Ковач Антон был токарем на заводе и играл в лагерном оркестре на ударных инструментах, барабанил плиссированно танцуемую «Палому». Инструменты он изготовил сам на токарном станке в слесарной мастерской, мастерить ему нравилось. И кукушку с ее мировым масштабом Ковачу хотелось перевести на русский суточный режим. Сужая голосовую щель в кукушкином механизме, он пытался сократить и приглушить ее ночное кукование, снизив его на октаву, а дневное пение, напротив, хотел заставить звучать дольше и звонче. Но прежде чем он сумел вникнуть в кукушкины привычки, кукушку из часов выдрали. Да и дверка у нее в домике скособочилась. Если дверка и приоткрывалась, когда часовая механика подзуживала птичку спеть, то вместо кукушки из гнезда высовывался кусочек резины, похожий на дождевого червяка. Резина вибрировала, и слышалось жалкое шебуршание, как будто кто-то во сне храпит, хрипит, сопит, кряхтит, вздыхает и пукает. Таким способом резиновый червяк оберегал ночью наш покой.

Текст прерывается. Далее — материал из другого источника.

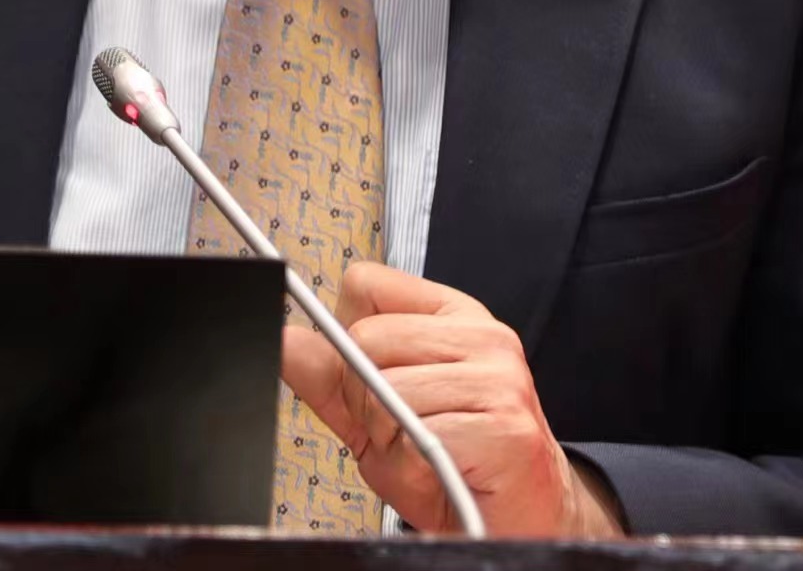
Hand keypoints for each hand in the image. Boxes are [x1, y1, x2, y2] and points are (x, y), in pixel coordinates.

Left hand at [279, 260, 624, 536]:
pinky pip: (420, 436)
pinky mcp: (506, 425)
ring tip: (422, 454)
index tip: (369, 379)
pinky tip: (441, 470)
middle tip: (395, 431)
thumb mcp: (375, 414)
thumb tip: (284, 341)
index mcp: (450, 315)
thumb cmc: (449, 464)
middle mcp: (481, 334)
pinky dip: (415, 467)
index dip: (347, 338)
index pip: (365, 283)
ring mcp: (500, 376)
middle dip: (361, 399)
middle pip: (365, 336)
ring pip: (387, 389)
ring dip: (388, 439)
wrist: (518, 519)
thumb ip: (330, 376)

Ковача Антона червяк вдохновлял ничуть не меньше, чем кукушка. Барабанщик не только любил мастерить, он еще страдал оттого, что у него в оркестре нет партнера для свинга, как было раньше в Карансебеше, в его биг-бенде. По вечерам, когда гимн загонял нас в барак, Ковач Антон загнутой проволочкой перестраивал червяка на ночной режим шебуршания. Он всякий раз ненадолго задерживался возле часов, разглядывал свое лицо в воде, что была в ведре, и ожидал, словно под гипнозом, первого шебуршащего аккорда. Как только дверца приоткрывалась, он слегка ссутуливал спину, и его левый глаз, который был чуть меньше, чем правый, точно в ту же секунду вспыхивал. Как-то, после очередного шебуршания, он сказал, обращаясь больше к себе, чем ко мне: «Ого-го, наш червяк заполучил от кукушки недурственные фантомные боли».
Мне эти часы полюбились.
Психованная кукушка мне не нравилась, червяк тоже, как и проворный маятник. Но я любил обе гири — две еловые шишки. Они были тяжелыми медлительными железками, и только, но мне, когда я смотрел на них, представлялись еловые леса у нас дома, в горах. Высоко надо мной льнут друг к другу темно-зеленые игольчатые одеяния. Под ними, на сколько хватает взгляда, — строго прямые деревянные ноги стволов. Они стоят, когда ты стоишь, идут, когда ты идешь, бегут, когда ты бежишь. Только совсем не так, как ты, а будто солдаты. Тогда у тебя со страху сердце начинает бухать в висках, но ты замечаешь вдруг под ногами поблескивающую колкую шерстку, этот светлый покой, и раскиданные там и сям еловые шишки. Ты наклоняешься, подбираешь две и одну засовываешь в карман брюк. Другую сжимаешь в руке, и вот ты уже не один. Шишка успокаивает, напоминая, что солдаты — это всего лишь лес, а твоя затерянность в нем — всего лишь прогулка.